Jakarta, November 2009
            Di sebuah ruangan kosong Aling seorang diri, ia nampak diam sembari menahan sembab yang menebal di lingkaran mata, hitam warnaya. Aling duduk di ranjang dengan selimut yang menutupi hingga pinggang, matanya kosong menatapi selimut putihnya. Rambutnya memanjang hingga dada, dan terlihat berantakan. Sepertinya ada yang ingin ia katakan, tetapi mulutnya tak juga bersuara.
            “itu Ibumu Wan, berikan senyummu yang paling indah untuknya” ucapku pada Wawan, anak Aling yang sudah kelas 5 SD.
            “iya nek, Ibu kok diam aja ya dari tadi, kita bawa pulang aja yuk nek” Wawan menjawab dengan lugu, dan itu semakin mengoyak perasaanku, perasaan dari orang tua, sekaligus nenek yang tak berdaya.
            Pada tragedi Mei 1998 dulu, Aling berada di rumah sendirian. Hari Selasa di minggu pertama bulan Mei ruas-ruas jalan-jalan Ibu Kota makin ramai dengan aksi mahasiswa dan gerakan rakyat yang antipati terhadap rezim Soeharto. Inilah puncak dari krisis moneter yang melanda sejak awal 1997. Mereka yang jenuh dengan Soeharto melakukan demo akbar dan bakar-bakar ban. Menantang senjata aparat dengan teriakan-teriakan semangat reformasi. Gedung MPR ditunggangi ribuan mahasiswa, tujuan utamanya adalah Soeharto harus pergi dari Istana. Tujuan revolusioner yang akhirnya tercapai. Tetapi yang membuat perjuangan suci reformasi itu ternoda adalah adanya oknum dari pihak rakyat yang berinisiatif memanfaatkan kesempatan yang tengah limbung. Penjarahan massal adalah salah satunya.

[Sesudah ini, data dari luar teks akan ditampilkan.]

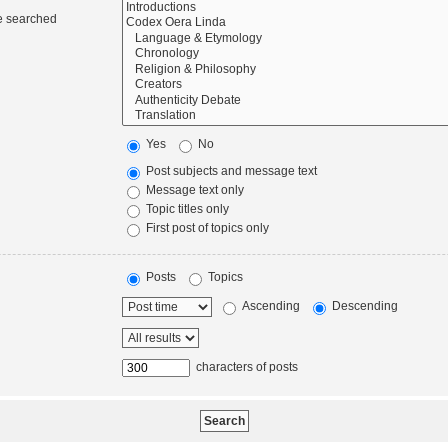
re searched
Yes
No
Post subjects and message text
Message text only
Topic titles only
First post of topics only
Posts
Topics
Ascending
Descending
characters of posts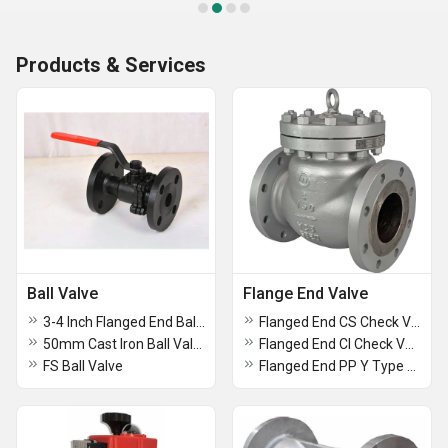
Products & Services
Ball Valve
Flange End Valve
3-4 Inch Flanged End Ball Valve
Flanged End CS Check Valve
50mm Cast Iron Ball Valve
Flanged End CI Check Valve
FS Ball Valve
Flanged End PP Y Type Strainer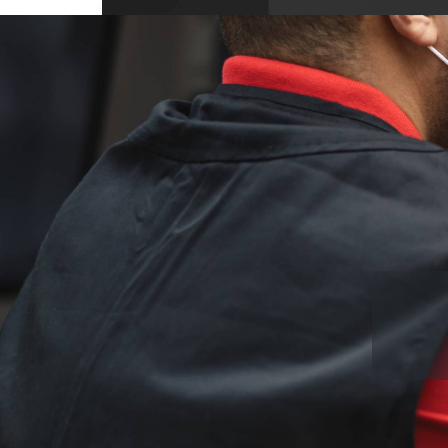
10704 Wellington Dr, Covington, GA 3001
USA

            Aling putuskan tidak sekolah hari itu, dia takut keluar rumah. Dua hari sebelumnya Aling mendengar isu-isu yang tidak enak, terhadap sikap oknum tertentu yang akan melakukan penjarahan massal. Walau telah mengunci diri di rumah, Aling tetap waspada. Dan ternyata benar, ketakutan yang ditakuti Aling datang juga menghampiri.
            Di luar toko ada beberapa laki-laki dewasa yang berteriak minta dibukakan pintu toko. Rumahku dan toko memang menjadi satu, aku dan keluargaku tinggal di lantai dua. Dari jendela kamar atas Aling melihat sembilan laki-laki membawa kayu dan rantai serta pisau kecil di pinggang. Aling takut sekali, apalagi di rumah dia hanya sendirian.

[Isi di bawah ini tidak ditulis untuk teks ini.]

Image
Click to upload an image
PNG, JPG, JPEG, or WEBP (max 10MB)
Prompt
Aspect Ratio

            “Cina sok kaya, mau keluar atau kaca tokomu aku pecahkan, kami lempar minyak dan kami bakar” teriak salah seorang diantara mereka.

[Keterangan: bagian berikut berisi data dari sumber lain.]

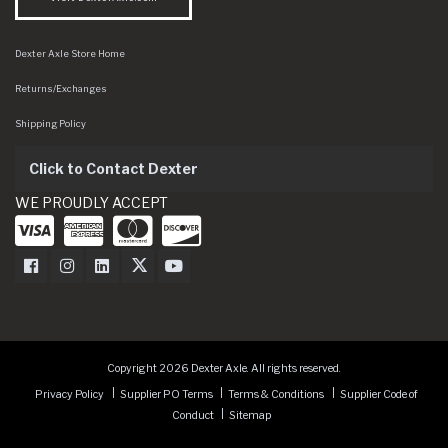
Dexter Axle Store Home
Returns/Exchanges
Shipping Policy
Click to Contact Dexter
WE PROUDLY ACCEPT
Dexter Axle on Facebook
Dexter Axle on Instagram
Dexter Axle on LinkedIn
Dexter Axle on Twitter
Dexter Axle on Youtube
Copyright 2026 Dexter Axle. All rights reserved.
Privacy Policy
Supplier PO Terms
Terms & Conditions
Supplier Code of
Conduct
Sitemap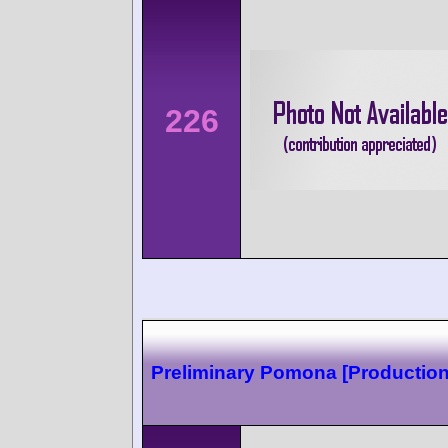
226
Preliminary Pomona [Production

            Dan benar mereka tidak sabar lagi, segera mereka pecahkan kaca jendela toko perhiasan kami, pintunya diterjang-terjang dengan kayu balok. Pintu pun tak bertahan akibat sergapan brandalan itu, pintu dicongkel dengan parang dari bawah. Toko pun akhirnya terbuka dengan paksa.
            Mereka mengambil semua perhiasan, televisi, uang dan barang-barang berharga lainnya. Mereka naik ke lantai atas, mereka menemukan Aling di sana. Dan Aling diperkosa bergiliran di lantai atas rumahnya sendiri. Tanggal 7 aku dan suamiku nekat pulang ke Jakarta, aku dapati semuanya rusak, termasuk Aling.
            Aling nampak shock berat sejak saat itu, setahun setelahnya Aling melahirkan anaknya. Anak dari kesembilan brandalan yang memperkosa Aling. Wawan nama anak itu, yang kini kupeluk jari-jarinya dengan penuh kasih sayang. Andai ia tanya siapa ayahnya, kebohongan apa yang paling baik kurekayasa untuknya?